>More Rib Stitches

>I finally knitted the second sleeve of the punch tuck rib sweater so I’m hoping to get it sewn up tomorrow.

After I’d finished knitting the sleeve I decided to have a go at pin tuck rib. It’s very easy to do, the instructions are in the ribber manual. I used a fine yarn and had the beds set up for double rib. After working the cast on rows I left the cam lever on slip, main bed tension on 2, ribber tension on 3, both side levers back then knitted 10 rows. Then I knitted 4 rows with the side levers to the front. Then repeated these 14 rows. My attempt came out looking just the same as the photograph in the manual.

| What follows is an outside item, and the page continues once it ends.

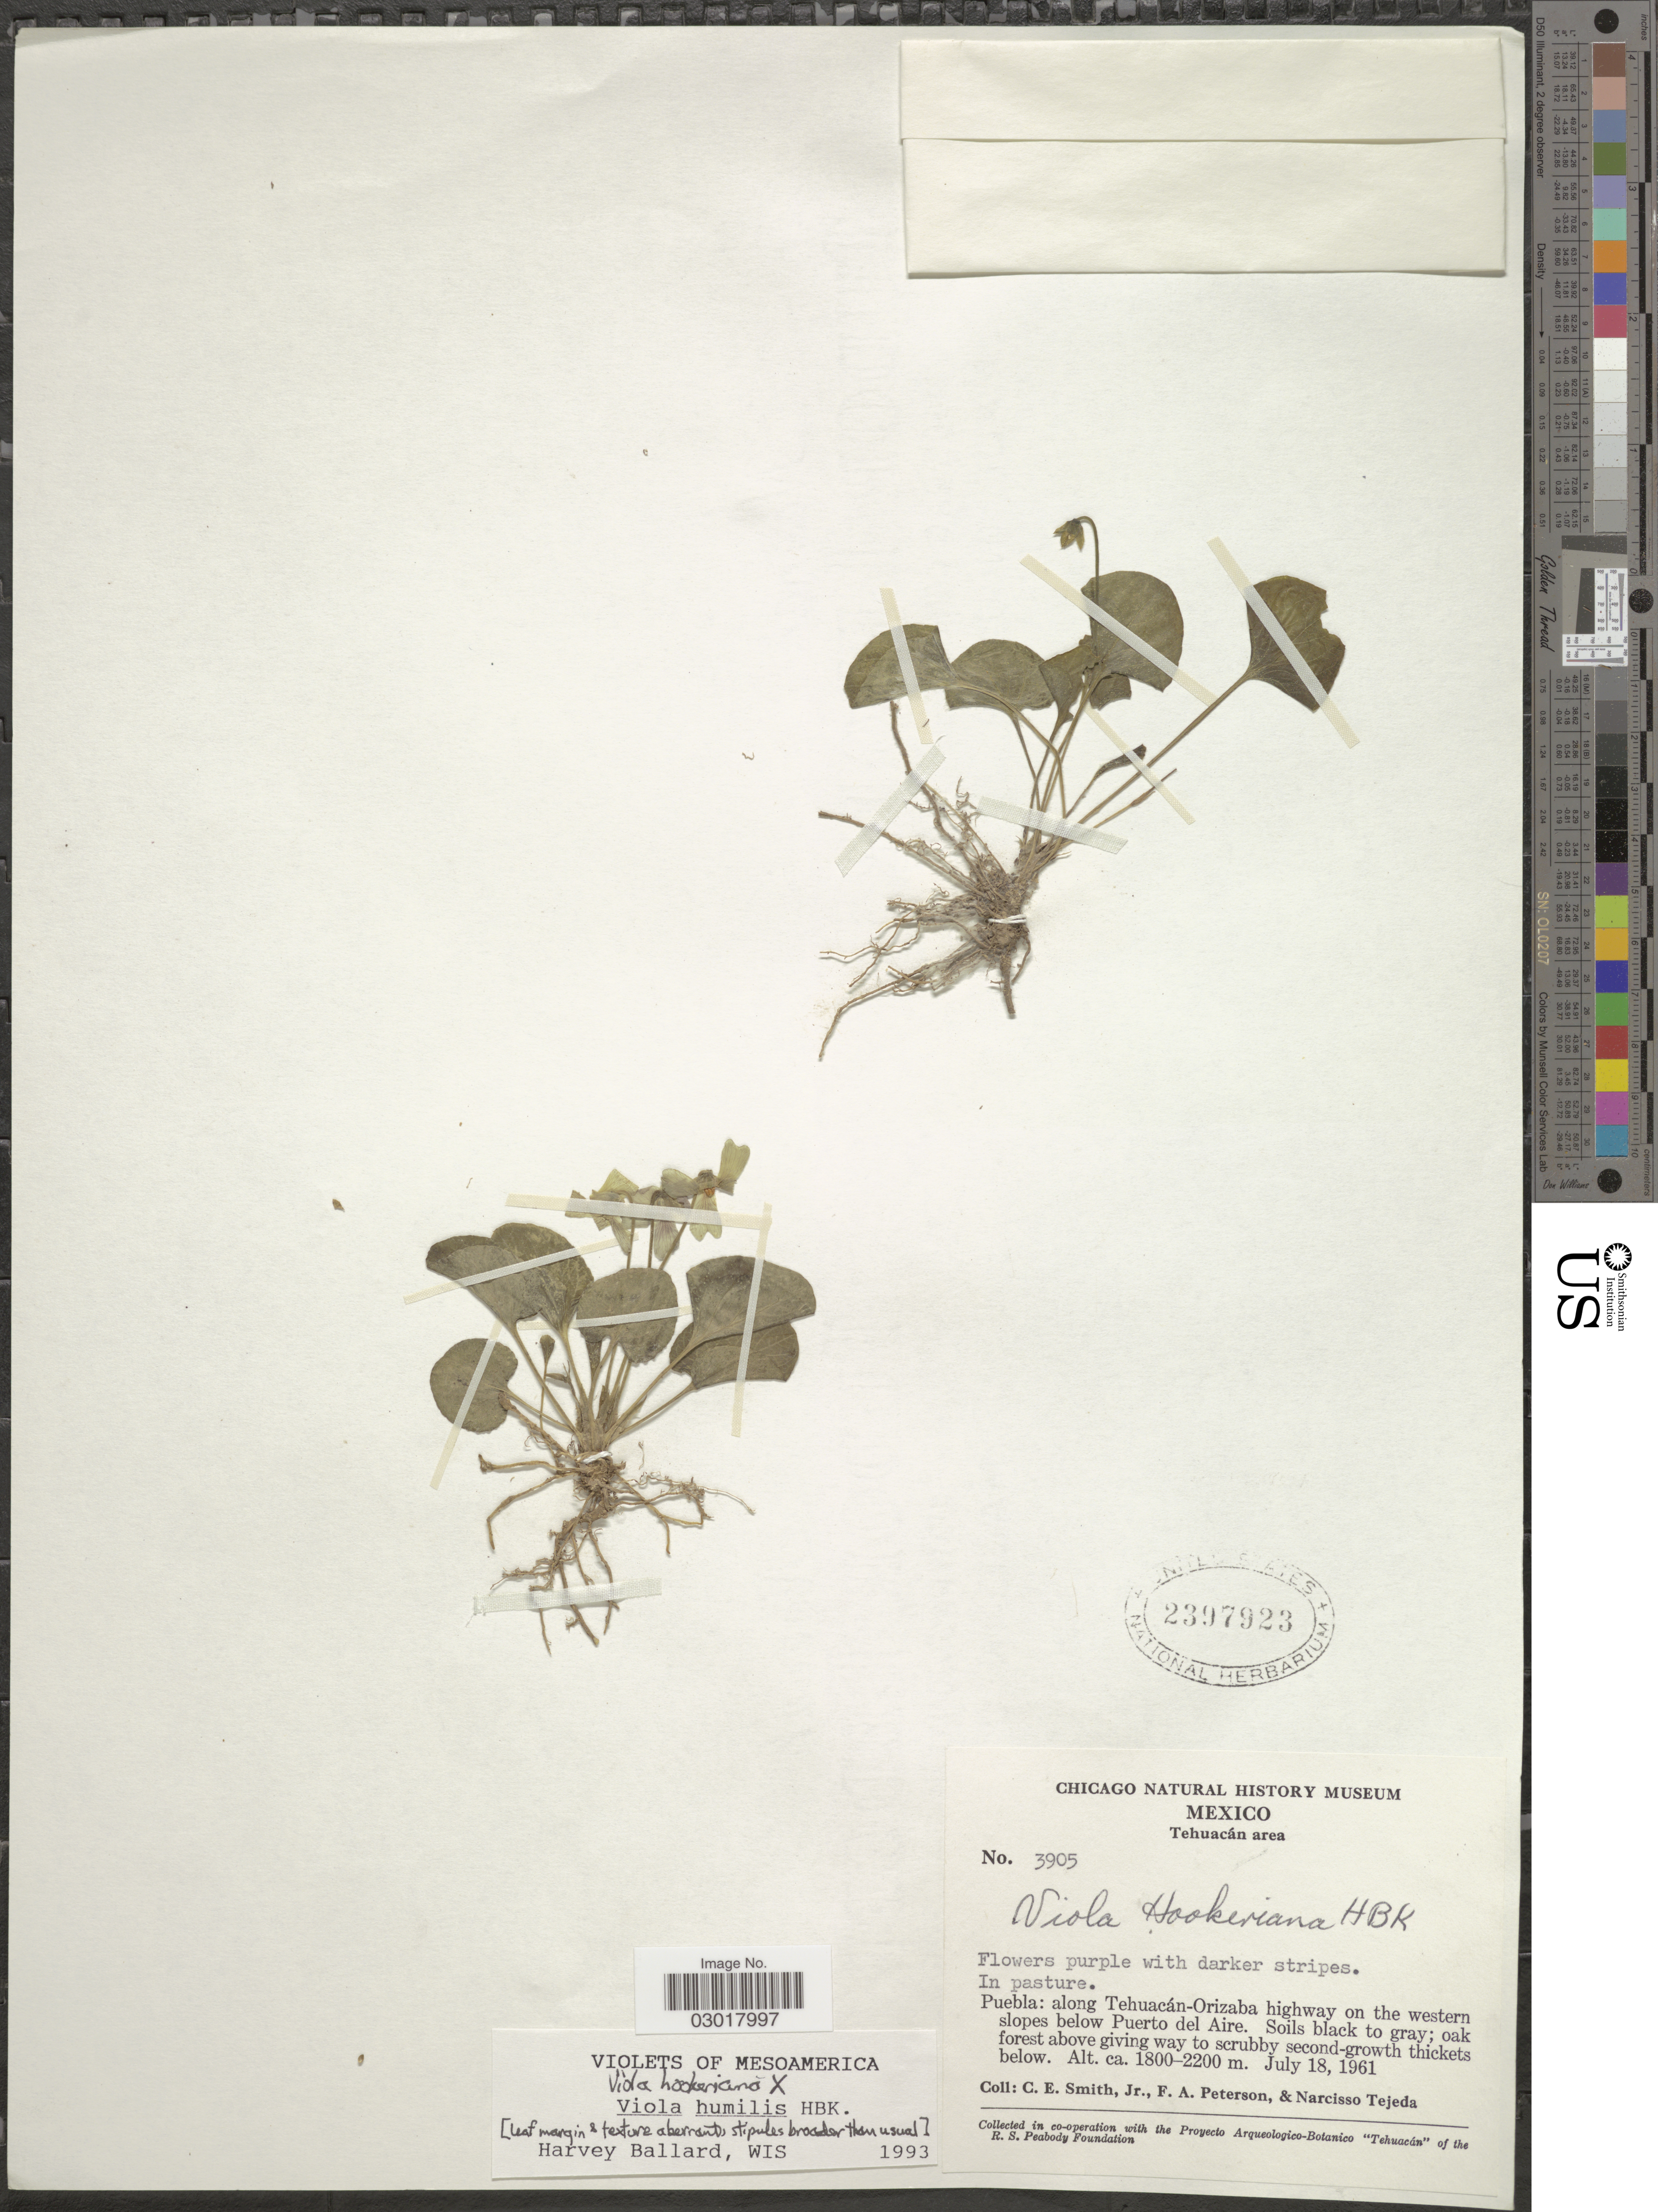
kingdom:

So then I had a go at punch pin tuck, first with card R-2 10, then with card R-2 9.
The machine was set for double rib again then after the cast on rows the card was inserted and locked, cam lever on slip, side levers back, main bed tension on 3 and ribber tension on 4. One row was knitted then the card was unlocked and I carried on knitting. This time the results weren’t as good:

Punch Pin Tuck Rib More Punch Pin Tuck Rib
In the photos in the manual the pattern seems to stick out more so it looks like ridges, mine are just flat. Maybe the yarn I used was too fine, I don’t know.

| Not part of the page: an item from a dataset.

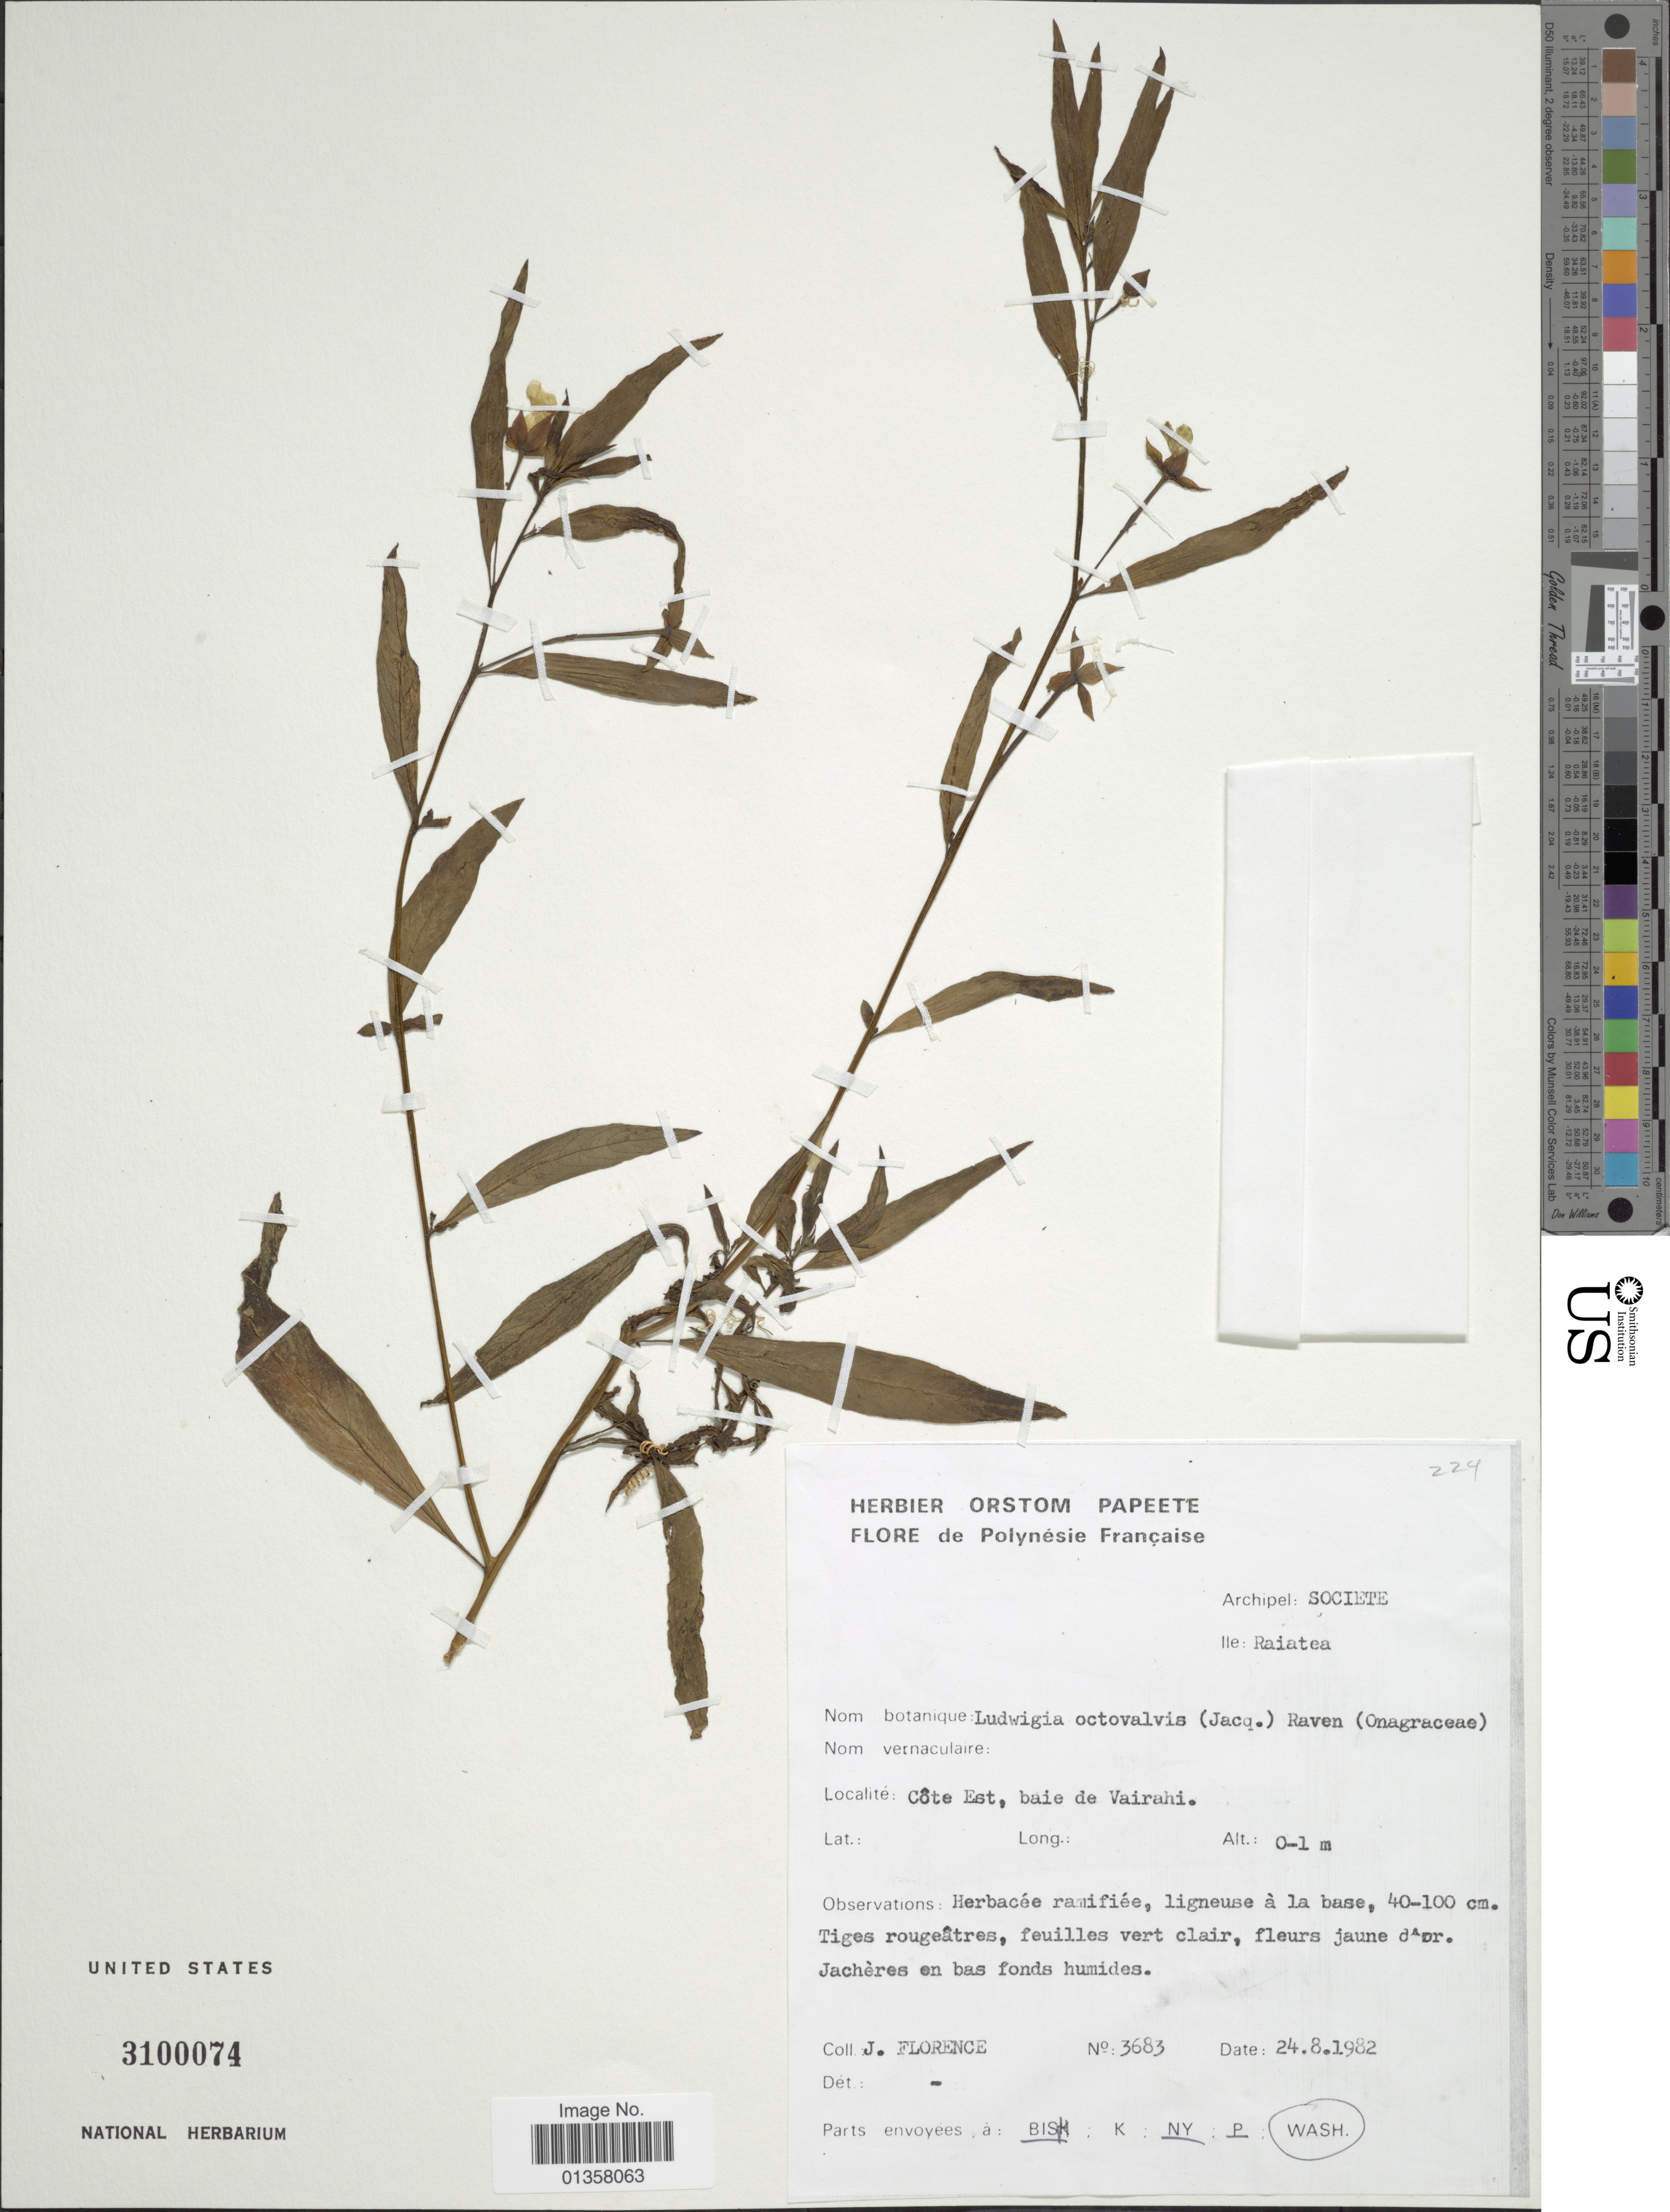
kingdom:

There was another rib stitch I wanted to try, the book just calls it ‘variation of English rib’. It looks like a checkerboard pattern and I just had to have a go at it:

english rib
It’s not difficult to do but if I was trying to make a sweater using this pattern I think it would be easy to get it wrong if I was distracted. Once the needles and carriage are set up properly you have to do 2 rows at H5, 2 rows at H6, repeat those four rows four times, 2 rows at H7, 2 rows at H6, repeat those four rows four times. Those 32 rows form the pattern.

There are three or four more rib stitches I want to try but I’m saving them for another day.